MITRA TNI-POLRI KOMANDO PATAS TV
Surabaya - Beredarnya pamflet yang memuat informasi mengenai rencana kenaikan harga Bahan Bakar Minyak (BBM) di berbagai platform media sosial menuai beragam reaksi dari masyarakat. Menanggapi hal tersebut, Samsudin selaku perwakilan PKC PMII Jawa Timur mengimbau masyarakat Indonesia agar tidak langsung mempercayai informasi yang belum jelas sumbernya.
Samsudin menegaskan bahwa masyarakat harus lebih bijak dalam menerima informasi, terlebih yang berpotensi menimbulkan keresahan publik.
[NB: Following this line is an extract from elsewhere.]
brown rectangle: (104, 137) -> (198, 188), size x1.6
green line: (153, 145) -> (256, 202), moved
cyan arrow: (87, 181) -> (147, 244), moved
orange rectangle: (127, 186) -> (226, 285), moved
Ia mengingatkan agar setiap kabar yang beredar, khususnya terkait kebijakan strategis seperti BBM, perlu diverifikasi melalui sumber resmi pemerintah.
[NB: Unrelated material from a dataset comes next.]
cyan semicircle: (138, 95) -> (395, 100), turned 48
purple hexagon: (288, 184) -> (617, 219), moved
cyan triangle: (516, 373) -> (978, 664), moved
“Jangan sampai masyarakat menelan mentah-mentah pamflet yang beredar tanpa kejelasan. Informasi seperti ini harus dicek kebenarannya agar tidak menimbulkan kepanikan dan kegaduhan,” ujar Samsudin.
Menurutnya, penyebaran informasi yang tidak terverifikasi dapat memicu spekulasi serta memperkeruh situasi sosial dan ekonomi. Oleh karena itu, ia mengajak masyarakat untuk tetap tenang dan menunggu pernyataan resmi dari pihak berwenang.
Selain itu, Samsudin juga mengingatkan pentingnya literasi digital di tengah derasnya arus informasi. Ia berharap masyarakat lebih kritis serta tidak mudah terprovokasi oleh konten yang belum tentu benar.
“Bijak bermedia sosial adalah kunci. Pastikan informasi berasal dari sumber kredibel sebelum disebarkan kembali,” pungkasnya.
Dengan imbauan ini, diharapkan masyarakat Indonesia dapat lebih selektif dalam menyikapi isu kenaikan BBM serta tidak mudah terpengaruh oleh informasi yang belum terkonfirmasi.